Stored data
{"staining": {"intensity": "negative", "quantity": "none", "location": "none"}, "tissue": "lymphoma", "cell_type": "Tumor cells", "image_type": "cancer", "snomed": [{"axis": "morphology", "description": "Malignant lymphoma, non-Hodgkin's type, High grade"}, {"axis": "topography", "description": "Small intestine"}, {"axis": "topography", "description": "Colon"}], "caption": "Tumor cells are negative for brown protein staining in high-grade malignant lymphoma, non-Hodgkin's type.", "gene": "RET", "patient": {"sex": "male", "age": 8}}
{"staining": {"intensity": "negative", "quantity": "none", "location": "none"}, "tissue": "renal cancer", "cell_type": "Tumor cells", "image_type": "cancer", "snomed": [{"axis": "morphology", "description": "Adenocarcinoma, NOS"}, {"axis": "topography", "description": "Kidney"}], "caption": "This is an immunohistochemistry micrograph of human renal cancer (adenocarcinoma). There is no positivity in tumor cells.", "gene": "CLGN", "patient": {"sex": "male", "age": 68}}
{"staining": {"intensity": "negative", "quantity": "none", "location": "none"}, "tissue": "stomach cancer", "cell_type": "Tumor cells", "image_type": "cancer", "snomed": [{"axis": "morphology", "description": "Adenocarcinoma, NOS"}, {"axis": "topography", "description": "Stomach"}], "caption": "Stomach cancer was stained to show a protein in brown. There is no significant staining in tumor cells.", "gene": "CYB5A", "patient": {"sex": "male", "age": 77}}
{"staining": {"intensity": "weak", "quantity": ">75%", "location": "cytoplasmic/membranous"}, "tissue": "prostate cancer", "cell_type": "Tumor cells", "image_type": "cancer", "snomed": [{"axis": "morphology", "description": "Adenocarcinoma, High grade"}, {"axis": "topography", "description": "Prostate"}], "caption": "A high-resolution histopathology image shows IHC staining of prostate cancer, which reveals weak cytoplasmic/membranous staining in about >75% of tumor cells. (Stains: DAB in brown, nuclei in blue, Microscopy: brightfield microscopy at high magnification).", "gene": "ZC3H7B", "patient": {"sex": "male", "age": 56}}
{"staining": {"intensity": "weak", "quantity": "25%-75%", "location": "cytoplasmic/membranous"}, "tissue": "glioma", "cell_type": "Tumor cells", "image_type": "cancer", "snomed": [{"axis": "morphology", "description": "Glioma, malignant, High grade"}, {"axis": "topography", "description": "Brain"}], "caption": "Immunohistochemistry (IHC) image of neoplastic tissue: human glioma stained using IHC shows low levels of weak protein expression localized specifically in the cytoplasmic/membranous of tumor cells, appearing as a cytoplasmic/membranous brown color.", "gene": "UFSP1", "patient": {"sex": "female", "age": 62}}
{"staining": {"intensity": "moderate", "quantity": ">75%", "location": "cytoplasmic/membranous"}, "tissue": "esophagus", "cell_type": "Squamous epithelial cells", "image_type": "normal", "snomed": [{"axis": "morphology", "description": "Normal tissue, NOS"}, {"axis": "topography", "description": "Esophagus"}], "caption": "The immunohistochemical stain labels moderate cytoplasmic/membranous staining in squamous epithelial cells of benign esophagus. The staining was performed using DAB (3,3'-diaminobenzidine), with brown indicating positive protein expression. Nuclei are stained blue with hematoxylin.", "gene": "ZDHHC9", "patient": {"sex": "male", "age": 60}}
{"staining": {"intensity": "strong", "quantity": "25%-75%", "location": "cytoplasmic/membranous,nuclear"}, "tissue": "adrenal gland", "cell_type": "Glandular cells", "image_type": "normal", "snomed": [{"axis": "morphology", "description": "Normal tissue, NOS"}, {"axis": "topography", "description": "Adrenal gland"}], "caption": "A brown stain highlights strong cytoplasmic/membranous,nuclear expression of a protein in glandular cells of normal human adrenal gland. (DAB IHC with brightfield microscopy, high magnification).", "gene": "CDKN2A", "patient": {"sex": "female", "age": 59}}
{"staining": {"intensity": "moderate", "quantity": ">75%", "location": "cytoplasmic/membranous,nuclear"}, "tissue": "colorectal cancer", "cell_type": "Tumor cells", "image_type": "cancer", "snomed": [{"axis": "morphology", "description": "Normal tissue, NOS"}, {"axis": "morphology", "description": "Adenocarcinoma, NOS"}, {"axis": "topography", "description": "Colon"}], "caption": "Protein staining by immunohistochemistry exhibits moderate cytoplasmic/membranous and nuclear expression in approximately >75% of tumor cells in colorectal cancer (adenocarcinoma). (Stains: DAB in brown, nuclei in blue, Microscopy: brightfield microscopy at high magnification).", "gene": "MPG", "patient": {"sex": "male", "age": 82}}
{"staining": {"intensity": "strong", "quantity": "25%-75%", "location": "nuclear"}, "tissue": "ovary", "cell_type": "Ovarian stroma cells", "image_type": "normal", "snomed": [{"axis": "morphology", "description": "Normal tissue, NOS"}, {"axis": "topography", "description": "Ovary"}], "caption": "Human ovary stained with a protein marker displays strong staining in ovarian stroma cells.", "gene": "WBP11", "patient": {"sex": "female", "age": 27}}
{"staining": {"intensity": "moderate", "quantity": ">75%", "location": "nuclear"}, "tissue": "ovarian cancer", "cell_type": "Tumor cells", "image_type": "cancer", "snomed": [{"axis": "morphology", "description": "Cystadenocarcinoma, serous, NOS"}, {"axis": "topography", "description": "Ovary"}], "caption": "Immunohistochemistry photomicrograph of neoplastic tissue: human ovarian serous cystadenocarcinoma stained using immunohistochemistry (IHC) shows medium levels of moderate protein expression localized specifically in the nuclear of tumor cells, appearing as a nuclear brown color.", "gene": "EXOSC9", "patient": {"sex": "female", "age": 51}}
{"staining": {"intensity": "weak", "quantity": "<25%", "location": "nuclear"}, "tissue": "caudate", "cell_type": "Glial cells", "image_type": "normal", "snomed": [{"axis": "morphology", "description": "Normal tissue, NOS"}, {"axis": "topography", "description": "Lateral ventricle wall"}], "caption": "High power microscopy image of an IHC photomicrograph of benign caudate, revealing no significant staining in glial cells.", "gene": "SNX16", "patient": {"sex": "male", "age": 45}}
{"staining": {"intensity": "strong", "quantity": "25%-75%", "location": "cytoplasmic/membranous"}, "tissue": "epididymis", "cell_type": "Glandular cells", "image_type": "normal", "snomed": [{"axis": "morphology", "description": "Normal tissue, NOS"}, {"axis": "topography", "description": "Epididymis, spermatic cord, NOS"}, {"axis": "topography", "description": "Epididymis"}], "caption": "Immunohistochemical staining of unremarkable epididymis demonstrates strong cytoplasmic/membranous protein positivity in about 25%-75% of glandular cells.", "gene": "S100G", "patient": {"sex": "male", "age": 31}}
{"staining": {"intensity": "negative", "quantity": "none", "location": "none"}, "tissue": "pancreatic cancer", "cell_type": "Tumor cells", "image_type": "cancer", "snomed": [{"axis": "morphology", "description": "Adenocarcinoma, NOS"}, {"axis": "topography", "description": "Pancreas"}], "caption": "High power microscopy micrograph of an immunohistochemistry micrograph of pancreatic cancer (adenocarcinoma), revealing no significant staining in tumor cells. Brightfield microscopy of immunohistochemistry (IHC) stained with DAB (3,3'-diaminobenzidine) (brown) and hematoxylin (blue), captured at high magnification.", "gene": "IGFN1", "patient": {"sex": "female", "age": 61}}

DESCRIPTION OF THE TASK:
Without leaving anything out, give the entries again exactly.

EXERCISE ANSWER:
{"staining": {"intensity": "negative", "quantity": "none", "location": "none"}, "tissue": "lymphoma", "cell_type": "Tumor cells", "image_type": "cancer", "snomed": [{"axis": "morphology", "description": "Malignant lymphoma, non-Hodgkin's type, High grade"}, {"axis": "topography", "description": "Small intestine"}, {"axis": "topography", "description": "Colon"}], "caption": "Tumor cells are negative for brown protein staining in high-grade malignant lymphoma, non-Hodgkin's type.", "gene": "RET", "patient": {"sex": "male", "age": 8}}
{"staining": {"intensity": "negative", "quantity": "none", "location": "none"}, "tissue": "renal cancer", "cell_type": "Tumor cells", "image_type": "cancer", "snomed": [{"axis": "morphology", "description": "Adenocarcinoma, NOS"}, {"axis": "topography", "description": "Kidney"}], "caption": "This is an immunohistochemistry micrograph of human renal cancer (adenocarcinoma). There is no positivity in tumor cells.", "gene": "CLGN", "patient": {"sex": "male", "age": 68}}
{"staining": {"intensity": "negative", "quantity": "none", "location": "none"}, "tissue": "stomach cancer", "cell_type": "Tumor cells", "image_type": "cancer", "snomed": [{"axis": "morphology", "description": "Adenocarcinoma, NOS"}, {"axis": "topography", "description": "Stomach"}], "caption": "Stomach cancer was stained to show a protein in brown. There is no significant staining in tumor cells.", "gene": "CYB5A", "patient": {"sex": "male", "age": 77}}
{"staining": {"intensity": "weak", "quantity": ">75%", "location": "cytoplasmic/membranous"}, "tissue": "prostate cancer", "cell_type": "Tumor cells", "image_type": "cancer", "snomed": [{"axis": "morphology", "description": "Adenocarcinoma, High grade"}, {"axis": "topography", "description": "Prostate"}], "caption": "A high-resolution histopathology image shows IHC staining of prostate cancer, which reveals weak cytoplasmic/membranous staining in about >75% of tumor cells. (Stains: DAB in brown, nuclei in blue, Microscopy: brightfield microscopy at high magnification).", "gene": "ZC3H7B", "patient": {"sex": "male", "age": 56}}
{"staining": {"intensity": "weak", "quantity": "25%-75%", "location": "cytoplasmic/membranous"}, "tissue": "glioma", "cell_type": "Tumor cells", "image_type": "cancer", "snomed": [{"axis": "morphology", "description": "Glioma, malignant, High grade"}, {"axis": "topography", "description": "Brain"}], "caption": "Immunohistochemistry (IHC) image of neoplastic tissue: human glioma stained using IHC shows low levels of weak protein expression localized specifically in the cytoplasmic/membranous of tumor cells, appearing as a cytoplasmic/membranous brown color.", "gene": "UFSP1", "patient": {"sex": "female", "age": 62}}
{"staining": {"intensity": "moderate", "quantity": ">75%", "location": "cytoplasmic/membranous"}, "tissue": "esophagus", "cell_type": "Squamous epithelial cells", "image_type": "normal", "snomed": [{"axis": "morphology", "description": "Normal tissue, NOS"}, {"axis": "topography", "description": "Esophagus"}], "caption": "The immunohistochemical stain labels moderate cytoplasmic/membranous staining in squamous epithelial cells of benign esophagus. The staining was performed using DAB (3,3'-diaminobenzidine), with brown indicating positive protein expression. Nuclei are stained blue with hematoxylin.", "gene": "ZDHHC9", "patient": {"sex": "male", "age": 60}}
{"staining": {"intensity": "strong", "quantity": "25%-75%", "location": "cytoplasmic/membranous,nuclear"}, "tissue": "adrenal gland", "cell_type": "Glandular cells", "image_type": "normal", "snomed": [{"axis": "morphology", "description": "Normal tissue, NOS"}, {"axis": "topography", "description": "Adrenal gland"}], "caption": "A brown stain highlights strong cytoplasmic/membranous,nuclear expression of a protein in glandular cells of normal human adrenal gland. (DAB IHC with brightfield microscopy, high magnification).", "gene": "CDKN2A", "patient": {"sex": "female", "age": 59}}
{"staining": {"intensity": "moderate", "quantity": ">75%", "location": "cytoplasmic/membranous,nuclear"}, "tissue": "colorectal cancer", "cell_type": "Tumor cells", "image_type": "cancer", "snomed": [{"axis": "morphology", "description": "Normal tissue, NOS"}, {"axis": "morphology", "description": "Adenocarcinoma, NOS"}, {"axis": "topography", "description": "Colon"}], "caption": "Protein staining by immunohistochemistry exhibits moderate cytoplasmic/membranous and nuclear expression in approximately >75% of tumor cells in colorectal cancer (adenocarcinoma). (Stains: DAB in brown, nuclei in blue, Microscopy: brightfield microscopy at high magnification).", "gene": "MPG", "patient": {"sex": "male", "age": 82}}
{"staining": {"intensity": "strong", "quantity": "25%-75%", "location": "nuclear"}, "tissue": "ovary", "cell_type": "Ovarian stroma cells", "image_type": "normal", "snomed": [{"axis": "morphology", "description": "Normal tissue, NOS"}, {"axis": "topography", "description": "Ovary"}], "caption": "Human ovary stained with a protein marker displays strong staining in ovarian stroma cells.", "gene": "WBP11", "patient": {"sex": "female", "age": 27}}
{"staining": {"intensity": "moderate", "quantity": ">75%", "location": "nuclear"}, "tissue": "ovarian cancer", "cell_type": "Tumor cells", "image_type": "cancer", "snomed": [{"axis": "morphology", "description": "Cystadenocarcinoma, serous, NOS"}, {"axis": "topography", "description": "Ovary"}], "caption": "Immunohistochemistry photomicrograph of neoplastic tissue: human ovarian serous cystadenocarcinoma stained using immunohistochemistry (IHC) shows medium levels of moderate protein expression localized specifically in the nuclear of tumor cells, appearing as a nuclear brown color.", "gene": "EXOSC9", "patient": {"sex": "female", "age": 51}}
{"staining": {"intensity": "weak", "quantity": "<25%", "location": "nuclear"}, "tissue": "caudate", "cell_type": "Glial cells", "image_type": "normal", "snomed": [{"axis": "morphology", "description": "Normal tissue, NOS"}, {"axis": "topography", "description": "Lateral ventricle wall"}], "caption": "High power microscopy image of an IHC photomicrograph of benign caudate, revealing no significant staining in glial cells.", "gene": "SNX16", "patient": {"sex": "male", "age": 45}}
{"staining": {"intensity": "strong", "quantity": "25%-75%", "location": "cytoplasmic/membranous"}, "tissue": "epididymis", "cell_type": "Glandular cells", "image_type": "normal", "snomed": [{"axis": "morphology", "description": "Normal tissue, NOS"}, {"axis": "topography", "description": "Epididymis, spermatic cord, NOS"}, {"axis": "topography", "description": "Epididymis"}], "caption": "Immunohistochemical staining of unremarkable epididymis demonstrates strong cytoplasmic/membranous protein positivity in about 25%-75% of glandular cells.", "gene": "S100G", "patient": {"sex": "male", "age": 31}}
{"staining": {"intensity": "negative", "quantity": "none", "location": "none"}, "tissue": "pancreatic cancer", "cell_type": "Tumor cells", "image_type": "cancer", "snomed": [{"axis": "morphology", "description": "Adenocarcinoma, NOS"}, {"axis": "topography", "description": "Pancreas"}], "caption": "High power microscopy micrograph of an immunohistochemistry micrograph of pancreatic cancer (adenocarcinoma), revealing no significant staining in tumor cells. Brightfield microscopy of immunohistochemistry (IHC) stained with DAB (3,3'-diaminobenzidine) (brown) and hematoxylin (blue), captured at high magnification.", "gene": "IGFN1", "patient": {"sex": "female", "age": 61}}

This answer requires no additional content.